Braun: Ich bin jedes Wochenende in Gießen und weise immer wieder darauf hin, wenn sich Fördermöglichkeiten bieten. Davon haben Gießen und die Region in den vergangenen Jahren profitiert. Sei es beim Denkmalschutz für die Sanierung der Schiffenberg Basilika oder die Stadtmauer in Alsfeld oder bei der Ansiedlung von Forschungsinstituten. In die Region sind zuletzt verschiedene Bundesmittel geflossen. Ich sehe meine Aufgabe darin, frühzeitig zu sagen: Achtung, das könnte für unsere Region interessant sein.
hessenschau.de: Zu Ihrer persönlichen Zukunft: Viele in der CDU wünschen sich eine personelle Neuaufstellung. Sind Sie ein Mann für die Nach-Merkel-Ära?
Braun: Ich bin der Spitzenkandidat der hessischen CDU. Und als solcher möchte ich auch im künftigen Team mitarbeiten.
hessenschau.de: Sie werden als Digitalminister gehandelt. Wäre das reizvoll als Querschnittsaufgabe, die viele Ressorts betrifft?
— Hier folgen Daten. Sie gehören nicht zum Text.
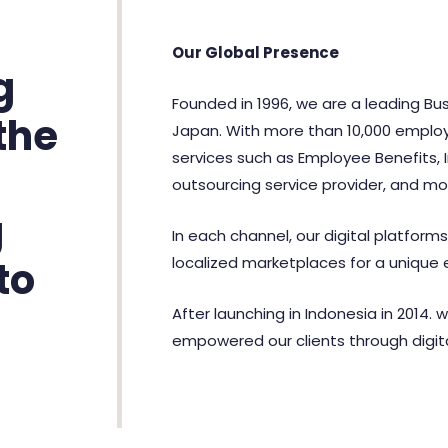
Our Global Presence
g
Founded in 1996, we are a leading Bus
the
Japan. With more than 10,000 employe
services such as Employee Benefits, 
outsourcing service provider, and mo
g
In each channel, our digital platform
localized marketplaces for a unique 
to
After launching in Indonesia in 2014. 
empowered our clients through digita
Braun: Wir wollen nicht vor der Wahl über Posten spekulieren. Wichtig ist, dass wir als CDU weiter gestalten können. Ich mache dann dort mit, wo ich im Team gebraucht werde.
hessenschau.de: Auch noch mal im Kanzleramt?
Braun: Die letzte Zeit war außergewöhnlich anstrengend, aber auch bereichernd. Ich habe früher als Notarzt auf der Intensivstation gearbeitet. Es ist auch eine Typ-Frage, dass man gern dort ist, wo Probleme gelöst werden müssen. Davor scheue ich mich nicht. Ich fand die letzten vier Jahre im Kanzleramt so interessant, weil man dort Allrounder sein muss.
hessenschau.de: Sehen Sie Ihre Zukunft dauerhaft in Berlin? Oder wäre die Nachfolge von Ministerpräsident Volker Bouffier nicht auch spannend?
Braun: Volker Bouffier ist ein erfolgreicher Ministerpräsident. Es ist nicht an der Zeit, über seine Nachfolge zu spekulieren.
Das Interview führten Wolfgang Türk und Jörn Perske.